__Job__.
Please name the song John plays backwards in the guess-the-plot post.

__Reading passage__.
----

Friday, December 22, 2006
Face-Lift 250
Guess the Plot
Five Days in Jail
1. Pro football player Jerrod “Sweet Moves” Walker's memoir about the time he was convicted of rape, vehicular manslaughter, illegal weapons possession, possession of a controlled substance, and first-degree murder.
2. A week in the life of a small town jail is chronicled as criminals come and go. Also, tortoises and a hypnotist.
3. John had seen DJ's doing fun stuff with vinyl records and thought he'd try it himself. But when he played the Kingston Trio's "Tijuana Jail" backwards it opened a portal and landed him behind the bars of that very jail. How can he demand a phone call when he flunked Spanish?
4. After planting a bomb under her ex-boyfriend's car, there's only one place Annie knows she'll have an ironclad alibi for the time of the explosion -- jail. So she "robs" a bank -- and accidentally succeeds, escaping with idiotic pickup guy Luke Dunbolt, in his dad's Maserati. Now what should she do?
5. Berkle Wump slips across the timeline to escape the hairy minions of Wizard Sqweepleton and is instantly lost in Tucson, Arizona. Local thugs terrify him so he attempts to steal a Twinkie, hoping to use it to return to Jizzle, but is arrested for shoplifting and thrown into jail. Now the hapless elf must quickly learn to speak Spanish and play jail soccer -- or get his ass kicked.
6. Rajendrah Day thinks he's pretty smart. He came up with a scheme to employ his wife and four children to smuggle drugs into England. But when he reads in the Bombay Times that they've been taken into custody by Customs Agent Hardbottom at Boring-on-End International Airport, it's time to think again.

----

__Entries supplied__.
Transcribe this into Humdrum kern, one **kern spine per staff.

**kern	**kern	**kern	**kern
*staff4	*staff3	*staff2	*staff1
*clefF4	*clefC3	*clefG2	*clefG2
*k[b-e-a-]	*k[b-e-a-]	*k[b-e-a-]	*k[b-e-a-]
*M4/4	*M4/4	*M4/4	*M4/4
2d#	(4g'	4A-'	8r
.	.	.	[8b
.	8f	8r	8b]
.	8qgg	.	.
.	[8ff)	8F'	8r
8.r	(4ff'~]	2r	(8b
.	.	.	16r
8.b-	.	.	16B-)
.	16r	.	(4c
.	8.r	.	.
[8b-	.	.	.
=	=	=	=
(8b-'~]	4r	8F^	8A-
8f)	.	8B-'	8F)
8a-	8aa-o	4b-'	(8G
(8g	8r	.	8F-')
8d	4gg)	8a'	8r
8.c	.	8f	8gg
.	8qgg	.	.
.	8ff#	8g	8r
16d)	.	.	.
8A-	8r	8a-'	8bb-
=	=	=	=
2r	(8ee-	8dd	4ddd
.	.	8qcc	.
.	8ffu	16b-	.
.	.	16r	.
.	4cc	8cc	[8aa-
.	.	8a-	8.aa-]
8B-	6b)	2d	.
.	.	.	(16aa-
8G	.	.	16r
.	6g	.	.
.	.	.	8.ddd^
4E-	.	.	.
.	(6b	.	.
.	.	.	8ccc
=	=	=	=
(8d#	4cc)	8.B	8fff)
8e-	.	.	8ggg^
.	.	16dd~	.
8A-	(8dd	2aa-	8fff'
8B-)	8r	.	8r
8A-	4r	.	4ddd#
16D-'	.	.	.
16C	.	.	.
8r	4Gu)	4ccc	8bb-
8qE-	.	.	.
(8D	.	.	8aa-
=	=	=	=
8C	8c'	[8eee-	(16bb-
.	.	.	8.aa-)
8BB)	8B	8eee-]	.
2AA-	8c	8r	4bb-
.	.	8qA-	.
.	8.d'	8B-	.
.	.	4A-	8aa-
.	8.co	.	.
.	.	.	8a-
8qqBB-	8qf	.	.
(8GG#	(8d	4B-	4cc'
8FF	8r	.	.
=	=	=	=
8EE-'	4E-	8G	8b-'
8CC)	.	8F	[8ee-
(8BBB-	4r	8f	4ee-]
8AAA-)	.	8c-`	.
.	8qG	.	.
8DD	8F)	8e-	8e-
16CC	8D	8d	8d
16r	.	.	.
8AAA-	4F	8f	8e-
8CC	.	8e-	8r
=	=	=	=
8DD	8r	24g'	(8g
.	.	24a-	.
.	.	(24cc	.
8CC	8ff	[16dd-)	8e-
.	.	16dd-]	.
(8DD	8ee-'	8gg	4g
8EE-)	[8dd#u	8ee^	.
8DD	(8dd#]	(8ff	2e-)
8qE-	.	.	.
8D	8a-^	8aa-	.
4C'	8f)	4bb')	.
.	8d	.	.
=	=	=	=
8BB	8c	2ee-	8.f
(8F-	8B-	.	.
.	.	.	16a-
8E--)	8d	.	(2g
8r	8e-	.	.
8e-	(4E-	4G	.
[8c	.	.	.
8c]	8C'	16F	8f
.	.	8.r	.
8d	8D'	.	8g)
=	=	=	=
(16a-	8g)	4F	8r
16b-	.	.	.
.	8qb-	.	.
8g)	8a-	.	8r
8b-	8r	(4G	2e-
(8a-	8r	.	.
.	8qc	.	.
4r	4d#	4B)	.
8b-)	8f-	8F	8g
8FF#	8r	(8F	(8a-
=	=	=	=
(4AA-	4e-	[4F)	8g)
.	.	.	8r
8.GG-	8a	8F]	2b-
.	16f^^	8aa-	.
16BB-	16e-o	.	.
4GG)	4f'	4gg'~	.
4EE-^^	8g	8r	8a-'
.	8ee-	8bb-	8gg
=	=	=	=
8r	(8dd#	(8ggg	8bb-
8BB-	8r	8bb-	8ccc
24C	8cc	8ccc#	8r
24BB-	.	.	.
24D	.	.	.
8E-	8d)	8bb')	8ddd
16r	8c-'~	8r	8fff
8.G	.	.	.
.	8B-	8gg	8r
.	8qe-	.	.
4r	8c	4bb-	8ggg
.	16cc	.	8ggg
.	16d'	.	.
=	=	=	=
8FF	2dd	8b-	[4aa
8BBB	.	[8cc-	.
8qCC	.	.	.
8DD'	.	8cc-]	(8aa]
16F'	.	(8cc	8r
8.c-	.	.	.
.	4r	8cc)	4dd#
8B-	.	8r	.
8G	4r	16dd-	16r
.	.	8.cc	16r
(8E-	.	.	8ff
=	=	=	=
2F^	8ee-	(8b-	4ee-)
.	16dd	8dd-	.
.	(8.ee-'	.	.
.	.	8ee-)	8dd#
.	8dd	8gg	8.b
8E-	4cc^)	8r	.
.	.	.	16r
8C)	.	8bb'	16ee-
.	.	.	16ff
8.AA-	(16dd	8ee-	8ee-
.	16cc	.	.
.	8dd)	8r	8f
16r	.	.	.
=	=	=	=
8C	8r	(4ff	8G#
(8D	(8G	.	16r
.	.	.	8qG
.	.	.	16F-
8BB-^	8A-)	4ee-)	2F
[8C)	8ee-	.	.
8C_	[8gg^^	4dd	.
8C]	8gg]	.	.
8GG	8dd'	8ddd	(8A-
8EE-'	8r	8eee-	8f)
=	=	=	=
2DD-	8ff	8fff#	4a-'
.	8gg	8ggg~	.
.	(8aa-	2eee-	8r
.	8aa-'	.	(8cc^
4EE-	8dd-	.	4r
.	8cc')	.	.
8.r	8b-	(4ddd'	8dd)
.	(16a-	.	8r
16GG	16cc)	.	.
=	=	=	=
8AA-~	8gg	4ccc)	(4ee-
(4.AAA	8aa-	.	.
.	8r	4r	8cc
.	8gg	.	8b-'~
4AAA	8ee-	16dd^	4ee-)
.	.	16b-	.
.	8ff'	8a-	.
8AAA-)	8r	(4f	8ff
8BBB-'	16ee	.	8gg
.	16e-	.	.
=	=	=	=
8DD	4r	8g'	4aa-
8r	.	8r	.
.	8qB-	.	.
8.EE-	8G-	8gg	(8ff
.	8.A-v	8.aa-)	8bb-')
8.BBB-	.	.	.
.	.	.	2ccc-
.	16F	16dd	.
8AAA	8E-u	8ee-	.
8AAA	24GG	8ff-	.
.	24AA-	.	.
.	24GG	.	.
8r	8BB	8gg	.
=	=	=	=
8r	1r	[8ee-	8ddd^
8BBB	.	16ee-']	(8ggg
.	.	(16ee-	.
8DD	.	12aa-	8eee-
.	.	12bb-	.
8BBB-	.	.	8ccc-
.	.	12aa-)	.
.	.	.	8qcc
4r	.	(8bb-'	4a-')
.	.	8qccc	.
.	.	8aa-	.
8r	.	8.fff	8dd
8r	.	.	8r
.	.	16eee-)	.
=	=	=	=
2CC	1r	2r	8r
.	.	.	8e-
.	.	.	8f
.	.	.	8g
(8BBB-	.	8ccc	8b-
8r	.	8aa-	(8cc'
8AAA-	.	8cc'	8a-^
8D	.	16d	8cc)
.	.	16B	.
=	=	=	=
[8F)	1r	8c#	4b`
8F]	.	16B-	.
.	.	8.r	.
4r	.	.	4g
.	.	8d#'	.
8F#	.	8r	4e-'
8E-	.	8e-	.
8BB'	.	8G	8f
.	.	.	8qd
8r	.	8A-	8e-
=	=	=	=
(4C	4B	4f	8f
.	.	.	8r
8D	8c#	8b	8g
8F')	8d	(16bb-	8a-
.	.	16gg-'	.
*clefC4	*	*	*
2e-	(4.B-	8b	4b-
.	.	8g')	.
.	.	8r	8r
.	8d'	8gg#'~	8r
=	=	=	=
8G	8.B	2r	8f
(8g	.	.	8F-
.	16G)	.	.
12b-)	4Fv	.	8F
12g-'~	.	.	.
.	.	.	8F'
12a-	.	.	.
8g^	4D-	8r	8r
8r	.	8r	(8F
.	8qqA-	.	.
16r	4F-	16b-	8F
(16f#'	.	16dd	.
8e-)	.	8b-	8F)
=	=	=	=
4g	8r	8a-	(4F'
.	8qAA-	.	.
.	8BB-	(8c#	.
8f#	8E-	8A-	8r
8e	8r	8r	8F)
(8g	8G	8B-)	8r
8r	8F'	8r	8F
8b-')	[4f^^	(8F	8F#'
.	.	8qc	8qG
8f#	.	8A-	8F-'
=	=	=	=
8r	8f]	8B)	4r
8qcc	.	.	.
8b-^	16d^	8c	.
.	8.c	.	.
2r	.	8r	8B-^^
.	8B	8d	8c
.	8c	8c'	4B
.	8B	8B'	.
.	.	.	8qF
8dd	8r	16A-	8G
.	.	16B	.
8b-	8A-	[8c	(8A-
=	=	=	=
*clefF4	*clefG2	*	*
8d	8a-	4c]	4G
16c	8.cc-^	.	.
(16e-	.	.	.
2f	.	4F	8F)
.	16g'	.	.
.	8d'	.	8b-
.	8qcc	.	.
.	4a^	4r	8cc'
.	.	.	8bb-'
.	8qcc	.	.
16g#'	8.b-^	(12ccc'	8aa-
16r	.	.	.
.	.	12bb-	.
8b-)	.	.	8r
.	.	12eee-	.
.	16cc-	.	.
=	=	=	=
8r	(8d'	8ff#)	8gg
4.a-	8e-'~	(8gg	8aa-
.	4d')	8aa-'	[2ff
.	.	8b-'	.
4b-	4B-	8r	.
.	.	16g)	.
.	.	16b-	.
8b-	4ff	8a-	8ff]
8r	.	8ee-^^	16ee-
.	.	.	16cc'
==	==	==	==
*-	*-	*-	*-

----

__Exercise answer__.
The Kingston Trio's "Tijuana Jail"